[TASK ITEM] Go over each line of the entries below, count those with "Теплоизоляция", and give only the count.

:::::

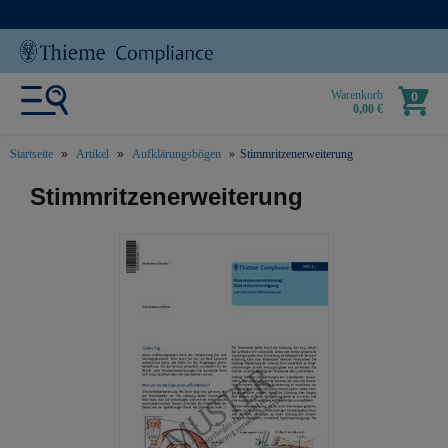
Warenkorb
0
0,00 €
Startseite
Artikel
Aufklärungsbögen
Stimmritzenerweiterung
text.skipToContent
text.skipToNavigation
Stimmritzenerweiterung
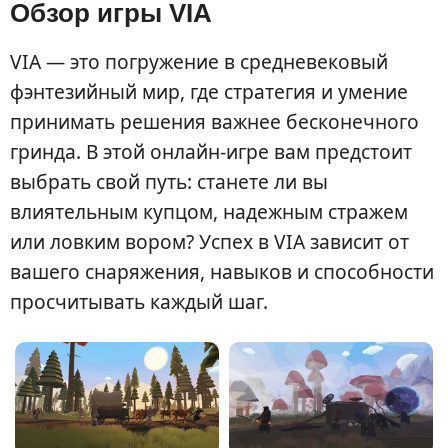
Обзор игры VIA
VIA — это погружение в средневековый
фэнтезийный мир, где стратегия и умение
принимать решения важнее бесконечного
гринда. В этой онлайн-игре вам предстоит
выбрать свой путь: станете ли вы
влиятельным купцом, надежным стражем
или ловким вором? Успех в VIA зависит от
вашего снаряжения, навыков и способности
просчитывать каждый шаг.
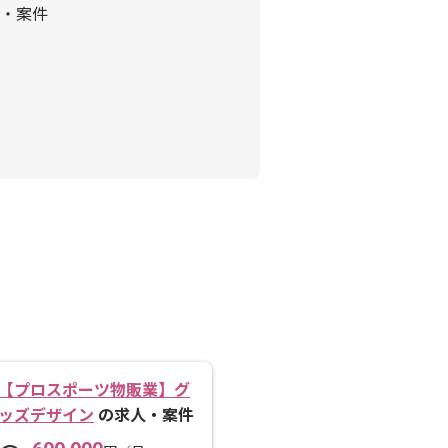
・案件
【プロスポーツ物販業】グ
ッズデザイン
の求人・案件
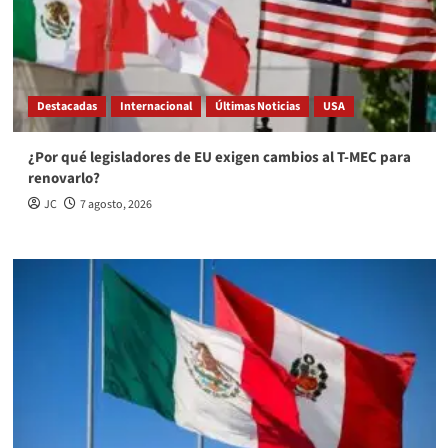
Destacadas
Internacional
Últimas Noticias
USA
¿Por qué legisladores de EU exigen cambios al T-MEC para
renovarlo?
JC
7 agosto, 2026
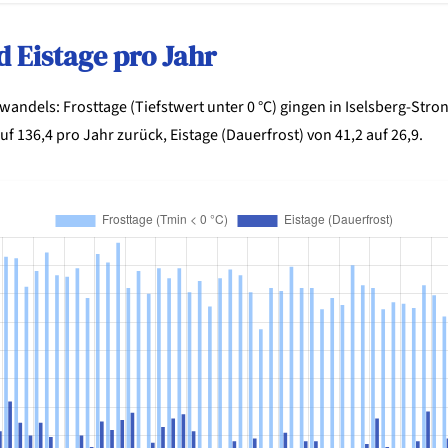
d Eistage pro Jahr
awandels: Frosttage (Tiefstwert unter 0 °C) gingen in Iselsberg-Stro
uf 136,4 pro Jahr zurück, Eistage (Dauerfrost) von 41,2 auf 26,9.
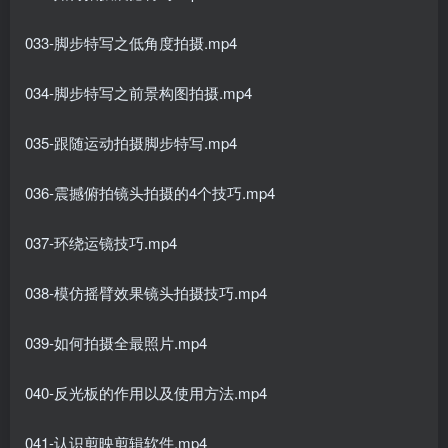
033-脚步特写之低角度拍摄.mp4
034-脚步特写之前景构图拍摄.mp4
035-跟随运动拍摄脚步特写.mp4
036-震撼俯拍镜头拍摄的4个技巧.mp4
037-环绕运镜技巧.mp4
038-模仿摇臂效果镜头拍摄技巧.mp4
039-如何拍摄全最照片.mp4
040-反光板的作用以及使用方法.mp4
041-认识剪映剪辑软件,mp4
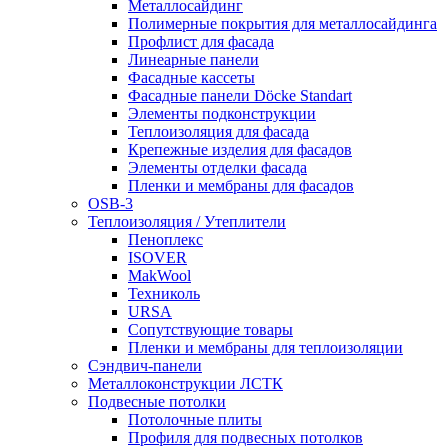
Металлосайдинг
Полимерные покрытия для металлосайдинга
Профлист для фасада
Линеарные панели
Фасадные кассеты
Фасадные панели Döcke Standart
Элементы подконструкции
Теплоизоляция для фасада
Крепежные изделия для фасадов
Элементы отделки фасада
Пленки и мембраны для фасадов
OSB-3
Теплоизоляция / Утеплители
Пеноплекс
ISOVER
MakWool
Техниколь
URSA
Сопутствующие товары
Пленки и мембраны для теплоизоляции
Сэндвич-панели
Металлоконструкции ЛСТК
Подвесные потолки
Потолочные плиты
Профиля для подвесных потолков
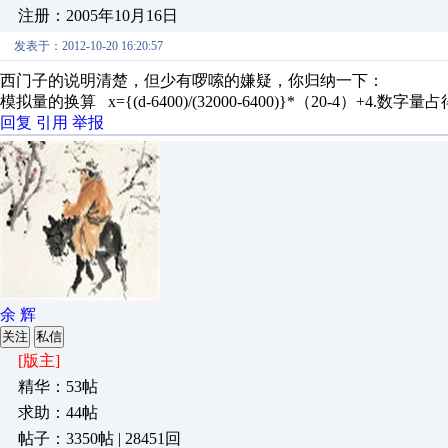
注册：2005年10月16日
发表于：2012-10-20 16:20:57
西门子的说明清楚，但少有啰嗦的嫌疑，你归纳一下：
模拟量的换算 x={(d-6400)/(32000-6400)}*（20-4
回复
引用
举报
余 辉
关注
私信
[版主]
精华：53帖
求助：44帖
帖子：3350帖 | 28451回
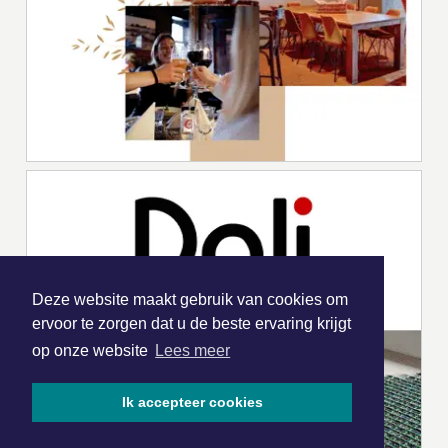
Deze website maakt gebruik van cookies om
ervoor te zorgen dat u de beste ervaring krijgt
op onze website
Lees meer
Ik accepteer cookies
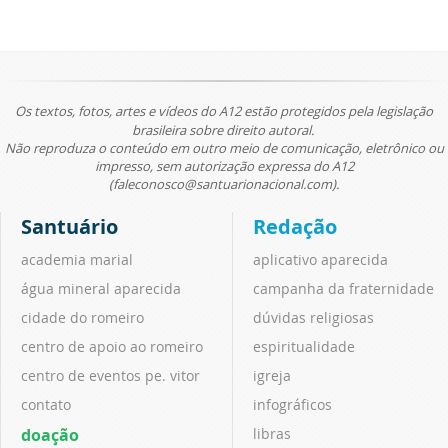
Os textos, fotos, artes e vídeos do A12 estão protegidos pela legislação
brasileira sobre direito autoral.
Não reproduza o conteúdo em outro meio de comunicação, eletrônico ou
impresso, sem autorização expressa do A12
(faleconosco@santuarionacional.com).
Santuário
Redação
academia marial
aplicativo aparecida
água mineral aparecida
campanha da fraternidade
cidade do romeiro
dúvidas religiosas
centro de apoio ao romeiro
espiritualidade
centro de eventos pe. vitor
igreja
contato
infográficos
doação
libras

:::::

[ANSWER] 2